La foule d’anonymes et d’officiels a accompagné la dépouille de Ziad Abou Eïn jusqu’au cimetière de Ramallah où elle a été inhumée aux cris de « Nous te vengerons avec notre propre sang, Dieu est le plus grand ! » et « Nous poursuivons ton combat ». Auparavant, ils s’étaient pressés à la Mouqata’a, le siège de l’Autorité palestinienne, pour se recueillir devant le cercueil recouvert du drapeau palestinien. « Vengeance », scandaient certains, d’autres proclamant : « Ton sang n’aura pas été versé en vain » tandis que les hautparleurs diffusaient des chants patriotiques. Le président Mahmoud Abbas a décrété trois jours de deuil. Les écoles et les commerces étaient fermés et les murs de la ville recouverts de portraits du disparu.

« Meurtre »

Ziad Abou Eïn, 55 ans, ancien vice-ministre encore communément appelé ministre, figure éminente et populaire du parti nationaliste laïque Fatah et ancien prisonnier des Israéliens, est mort mercredi alors qu’il participait à une manifestation qui se voulait pacifique contre la colonisation israélienne près d’un village de Cisjordanie occupée. Le porte-parole du gouvernement palestinien Ehab Bessaiso, se fondant sur l’autopsie, a parlé de « meurtre » dont Israël est tenu pour « entièrement responsable ». Sur la foi de la même autopsie, Israël évoque un accident cardiaque peut-être causé par le stress chez un homme ayant déjà des antécédents, mais s’est employé à l’apaisement. Le ministre israélien de la Défense, Moshé Yaalon, a dit « regretter » la mort du responsable palestinien tandis que le Premier ministre Benjamin Netanyahu a adressé à l’Autorité palestinienne un message assurant qu’Israël mènerait l’enquête sur son décès.
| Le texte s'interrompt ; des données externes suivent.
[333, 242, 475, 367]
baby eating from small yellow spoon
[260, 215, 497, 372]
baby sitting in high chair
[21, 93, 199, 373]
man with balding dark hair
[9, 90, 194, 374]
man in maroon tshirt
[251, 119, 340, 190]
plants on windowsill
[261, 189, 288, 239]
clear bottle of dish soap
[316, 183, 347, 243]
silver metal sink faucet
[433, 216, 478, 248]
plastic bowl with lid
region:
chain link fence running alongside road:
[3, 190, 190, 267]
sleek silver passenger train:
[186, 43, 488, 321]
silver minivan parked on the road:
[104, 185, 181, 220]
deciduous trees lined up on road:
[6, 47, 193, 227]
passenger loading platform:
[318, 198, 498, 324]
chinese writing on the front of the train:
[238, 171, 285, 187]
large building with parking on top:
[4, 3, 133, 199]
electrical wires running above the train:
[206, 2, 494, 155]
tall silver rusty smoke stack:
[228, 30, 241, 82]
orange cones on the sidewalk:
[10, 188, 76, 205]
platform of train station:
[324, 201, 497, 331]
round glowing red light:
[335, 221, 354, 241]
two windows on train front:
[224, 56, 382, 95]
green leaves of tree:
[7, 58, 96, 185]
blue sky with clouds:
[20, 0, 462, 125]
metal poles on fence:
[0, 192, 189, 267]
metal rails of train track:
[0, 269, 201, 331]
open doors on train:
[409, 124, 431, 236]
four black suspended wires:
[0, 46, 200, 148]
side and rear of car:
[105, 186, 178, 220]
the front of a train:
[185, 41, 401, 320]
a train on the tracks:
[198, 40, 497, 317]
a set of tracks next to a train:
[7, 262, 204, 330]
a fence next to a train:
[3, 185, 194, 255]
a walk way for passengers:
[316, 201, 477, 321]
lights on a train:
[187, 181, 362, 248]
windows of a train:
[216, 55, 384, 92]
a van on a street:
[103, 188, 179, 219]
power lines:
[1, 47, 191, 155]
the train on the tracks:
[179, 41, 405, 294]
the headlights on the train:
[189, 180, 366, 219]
Dans un climat de tensions déjà vives depuis l’été, cet événement fait en effet redouter un nouvel accès de violences. L’armée israélienne a d’ailleurs annoncé avoir déployé en Cisjordanie deux bataillons de soldats et deux compagnies de gardefrontières. Le risque pourrait être particulièrement élevé ce vendredi, jour de la grande prière musulmane hebdomadaire. La mort de Ziad Abou Eïn a en outre immédiatement soulevé la question capitale de la poursuite de la coopération entre l’Autorité palestinienne et Israël en matière de sécurité. Les dirigeants palestiniens ont discuté d’une telle éventualité mercredi soir, a dit à l’AFP un responsable, Wassel Abou Youssef, selon qui une décision sera annoncée ce soir.